Mi spiego meglio. Anch’io sono stata obbligata a seguire il percorso protocollare per i miei documenti attraverso l’ambasciata omanita a Roma, ma nel caso dell'Italia la firma sul certificato di laurea, ad esempio, era stata legalizzata da un funzionario vicario di una prefettura, nemmeno dal prefetto in persona. In base agli standard americani la mia documentazione avrebbe dovuto essere firmata dal Ministro degli Esteri ma in Italia le funzioni vengono delegate in maniera talmente capillare lungo la piramide dei livelli istituzionali al punto che la distanza tra il cittadino e il vertice non viene (quasi) mai percorsa, in un paese di sessantamilioni di abitanti. Questo schema tuttavia riserva anche dei vantaggi. Non intendo aprire un fronte Italia vs Usa poiché agli atti il risultato finale e’ lo stesso: entrambi abbiamo ottenuto carte firmate, oltretutto in breve tempo, e per quanto mi riguarda, gratuite.
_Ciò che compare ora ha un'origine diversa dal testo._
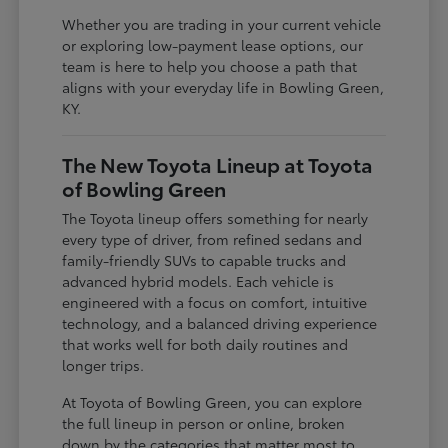
Whether you are trading in your current vehicle
or exploring low-payment lease options, our
team is here to help you choose a path that
aligns with your everyday life in Bowling Green,
KY.
The New Toyota Lineup at Toyota
of Bowling Green
The Toyota lineup offers something for nearly
every type of driver, from refined sedans and
family-friendly SUVs to capable trucks and
advanced hybrid models. Each vehicle is
engineered with a focus on comfort, intuitive
technology, and a balanced driving experience
that works well for both daily routines and
longer trips.
At Toyota of Bowling Green, you can explore
the full lineup in person or online, broken
down by the categories that matter most to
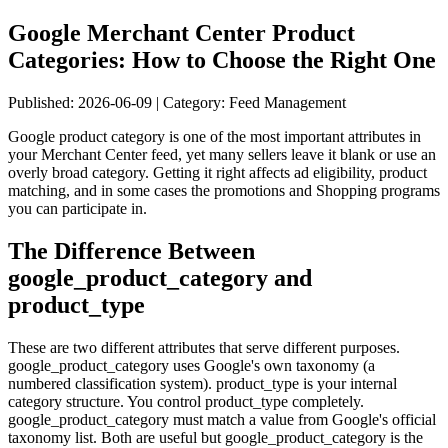
Google Merchant Center Product
Categories: How to Choose the Right One
Published: 2026-06-09 | Category: Feed Management
Google product category is one of the most important attributes in
your Merchant Center feed, yet many sellers leave it blank or use an
overly broad category. Getting it right affects ad eligibility, product
matching, and in some cases the promotions and Shopping programs
you can participate in.
The Difference Between
google_product_category and
product_type
These are two different attributes that serve different purposes.
google_product_category uses Google's own taxonomy (a
numbered classification system). product_type is your internal
category structure. You control product_type completely.
google_product_category must match a value from Google's official
taxonomy list. Both are useful but google_product_category is the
Queste considerazioni sono assolutamente prive di contenuto politico, rappresentano solo un esercizio comparativo (non mi addentro nel capitolo dei costi).
Cio’che desidero mettere in rilievo e’ invece il fatto che negli Stati Uniti, una delle nazioni piu’potenti, con oltre trecento milioni di abitanti, il sistema piramidale e rappresentativo sia strutturato in modo tale che il documento, venga non solo ricevuto e passato come un testimone di staffetta, ma giunga infine al vertice, dove il segretario di stato, -impegnato a firmare trattati nucleari, a viaggiare nel mondo e a rispondere al presidente, - riesce ad esercitare fino in fondo come da impegni presi la responsabilita’ di occuparsi anche di un qualunque cittadino.

giovedì 4 febbraio 2010

Auguri!


Auguri ghiottissimi di Buon Compleanno a Tamer da tutti noi e un pensierino per te
....you can do magic
you can have anything that you desire...


martedì 2 febbraio 2010

Harankash e zucchero filato


Qui a Muscat ci mancano i venditori ambulanti di frutta e verdura...in Egitto passano furbamente con i loro carretti nei luoghi piu' affollati, nei vicoli, sotti gli uffici all'ora di punta, agli incroci trafficati. Come a Napoli o a Palermo, parcheggiano l'asinello all'ingresso dei condomini e gridano i prezzi della mercanzia. Chi vuole fare acquisti cala un cestello dal terrazzo, oppure citofona al portinaio. Sotto gli uffici di Tamer nel centro di Alessandria il venditore arriva verso le due e intona romanze arabe degli anni cinquanta, poi manda un garzone a prendere gli ordini dai palazzi della zona. Alcuni vendono solo pane, oppure ortaggi, arance, cocomeri e frutti meravigliosi: melograni, manghi, gawafa, -una pera dalla buccia gialla e molto profumata. A me non piace, ma secondo la nonna il decotto di bucce e'un ottimo rimedio per curare la tosse.


Piramide di gawafa

E poi mandarini, aishta, papaya, datteri, molokheya fresca e tutte le altre ricchezze della campagna egiziana. Nella stagione giusta un piccolo carretto spinto a mano trasporta piccole sorprese: il venditore di fichi d'india che li sbuccia per voi sul momento, e i piccoli harankash, le bacche di alchechengio, ancora avvolti nel calice a palloncino. Il sapore e' asprigno, ci vuole zucchero...piu'tardi nel pomeriggio, annunciato dal suono di una trombetta rompiscatole passera' il venditore di zucchero filato bianco e rosa.